- WHAT IS REQUIRED:
Rewrite the material from its first line through the line with "0: (202, 550)", changing "images" to "frames" and leaving everything else unchanged. Leave the pictures out of your answer.

- STORED DATA:
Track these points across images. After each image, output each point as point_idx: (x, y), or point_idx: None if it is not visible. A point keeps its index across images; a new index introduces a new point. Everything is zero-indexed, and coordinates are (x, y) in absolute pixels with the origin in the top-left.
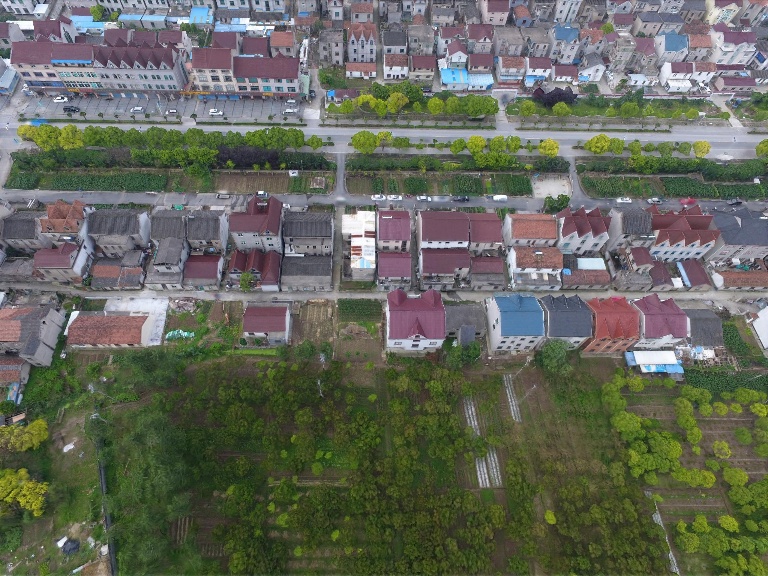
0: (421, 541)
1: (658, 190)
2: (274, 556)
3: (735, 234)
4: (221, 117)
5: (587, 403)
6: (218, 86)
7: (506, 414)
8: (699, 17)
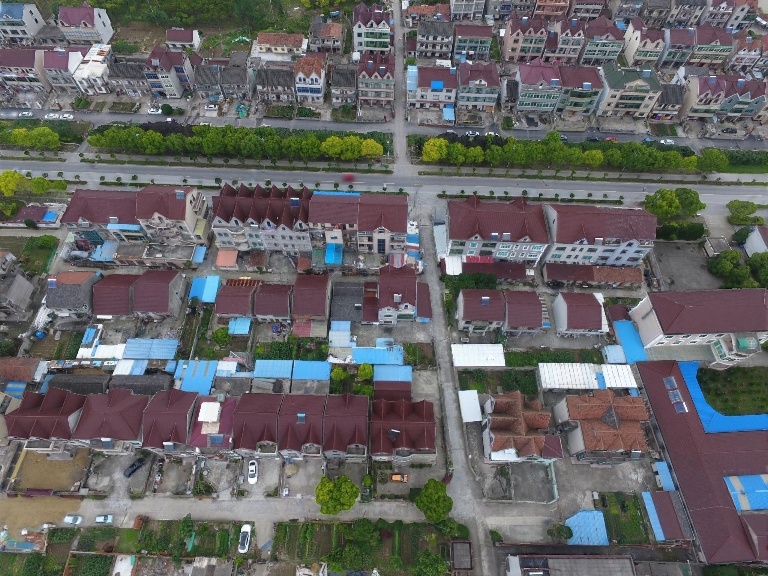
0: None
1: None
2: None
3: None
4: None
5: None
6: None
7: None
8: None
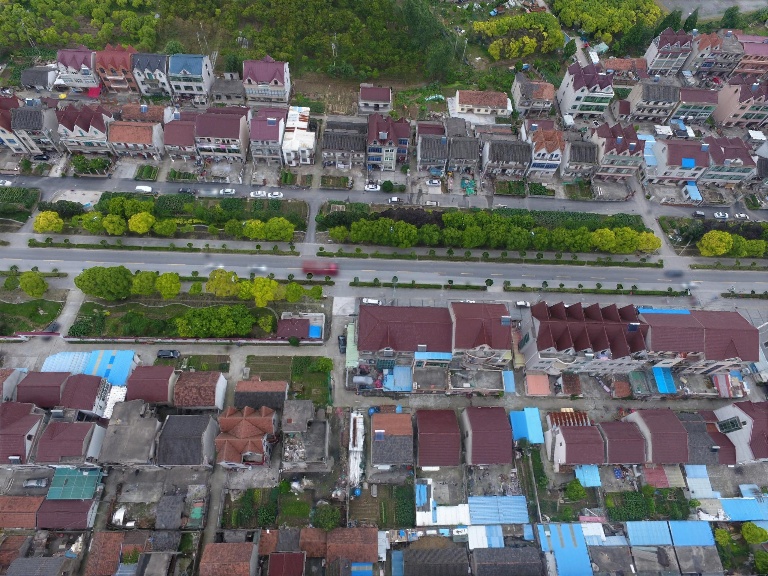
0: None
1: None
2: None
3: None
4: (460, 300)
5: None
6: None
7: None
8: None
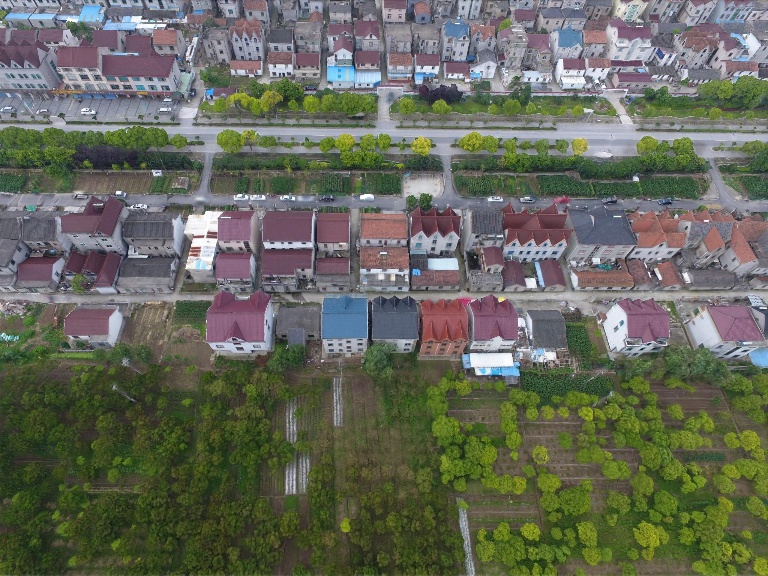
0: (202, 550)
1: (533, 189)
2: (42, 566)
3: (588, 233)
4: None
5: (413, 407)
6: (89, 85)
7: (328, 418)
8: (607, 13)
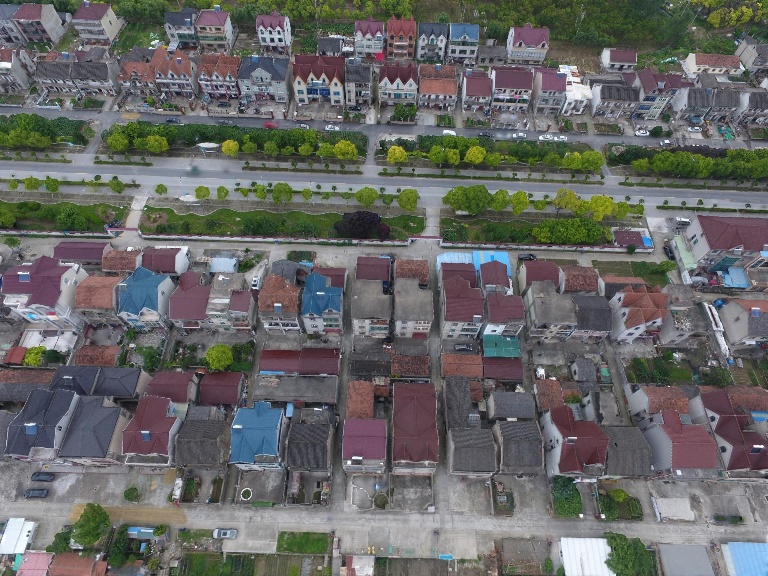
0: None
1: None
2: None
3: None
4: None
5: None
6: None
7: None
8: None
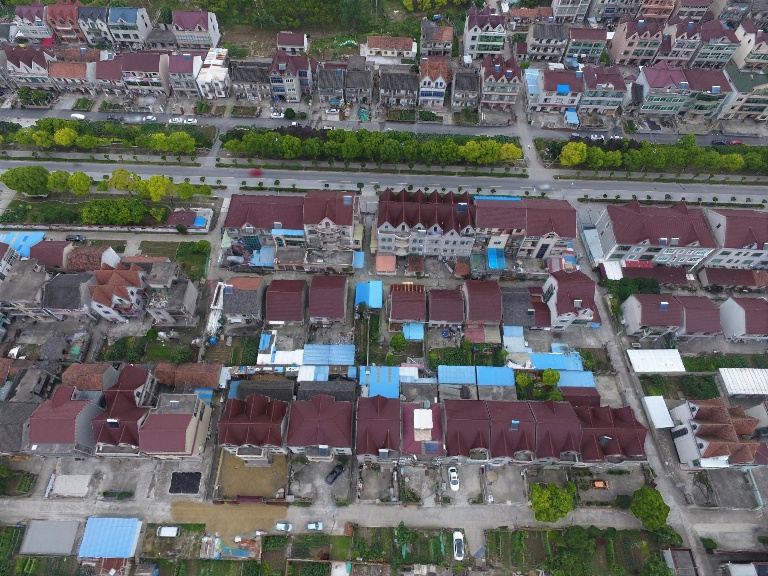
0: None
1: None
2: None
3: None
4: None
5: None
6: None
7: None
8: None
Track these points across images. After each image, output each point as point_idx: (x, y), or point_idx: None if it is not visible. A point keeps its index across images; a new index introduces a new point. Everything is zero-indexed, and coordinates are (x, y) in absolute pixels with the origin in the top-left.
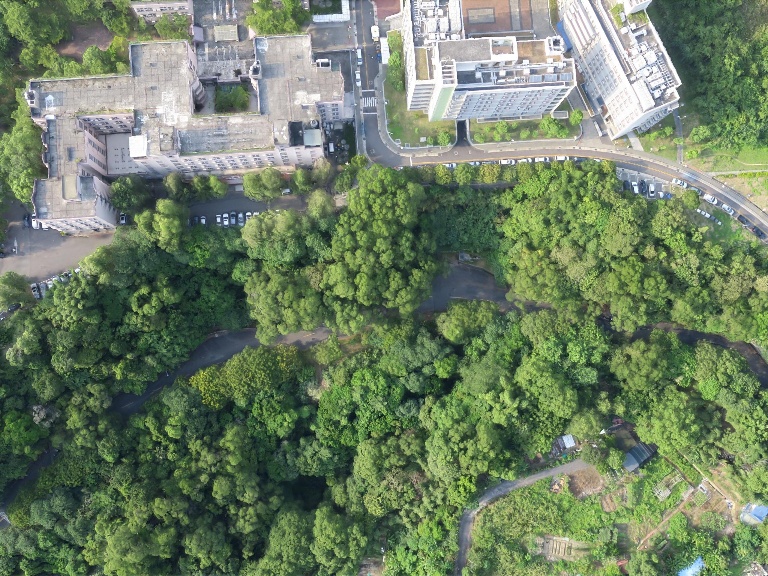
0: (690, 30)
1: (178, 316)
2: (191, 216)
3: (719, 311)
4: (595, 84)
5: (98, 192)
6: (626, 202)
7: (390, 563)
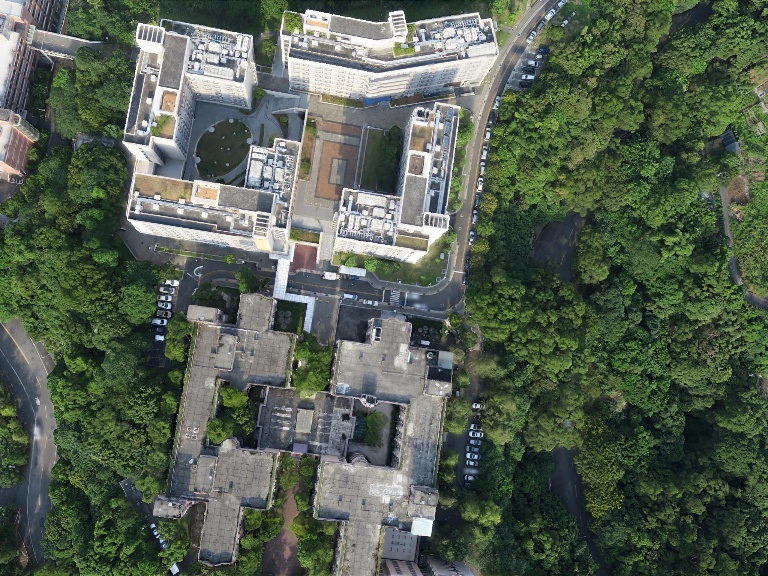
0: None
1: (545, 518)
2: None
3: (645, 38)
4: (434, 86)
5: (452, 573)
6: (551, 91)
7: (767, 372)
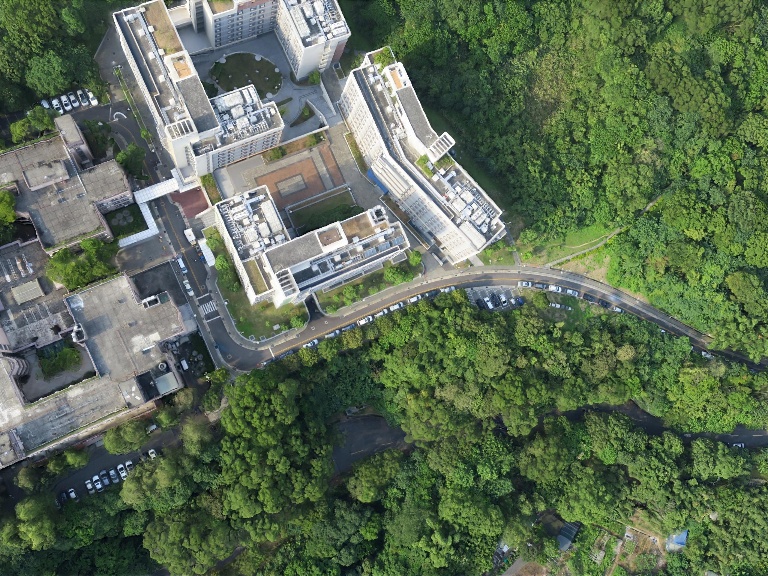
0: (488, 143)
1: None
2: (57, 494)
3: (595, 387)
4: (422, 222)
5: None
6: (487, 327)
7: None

- SOLVED EXERCISE:
Track these points across frames. After each image, output each point as point_idx: (x, y), or point_idx: None if it is not visible. A point keeps its index across frames; a new index introduces a new point. Everything is zero-indexed, and coordinates are (x, y) in absolute pixels with the origin in the top-left.
0: (421, 541)
1: (658, 190)
2: (274, 556)
3: (735, 234)
4: (221, 117)
5: (587, 403)
6: (218, 86)
7: (506, 414)
8: (699, 17)
0: None
1: None
2: None
3: None
4: None
5: None
6: None
7: None
8: None
0: None
1: None
2: None
3: None
4: (460, 300)
5: None
6: None
7: None
8: None
0: (202, 550)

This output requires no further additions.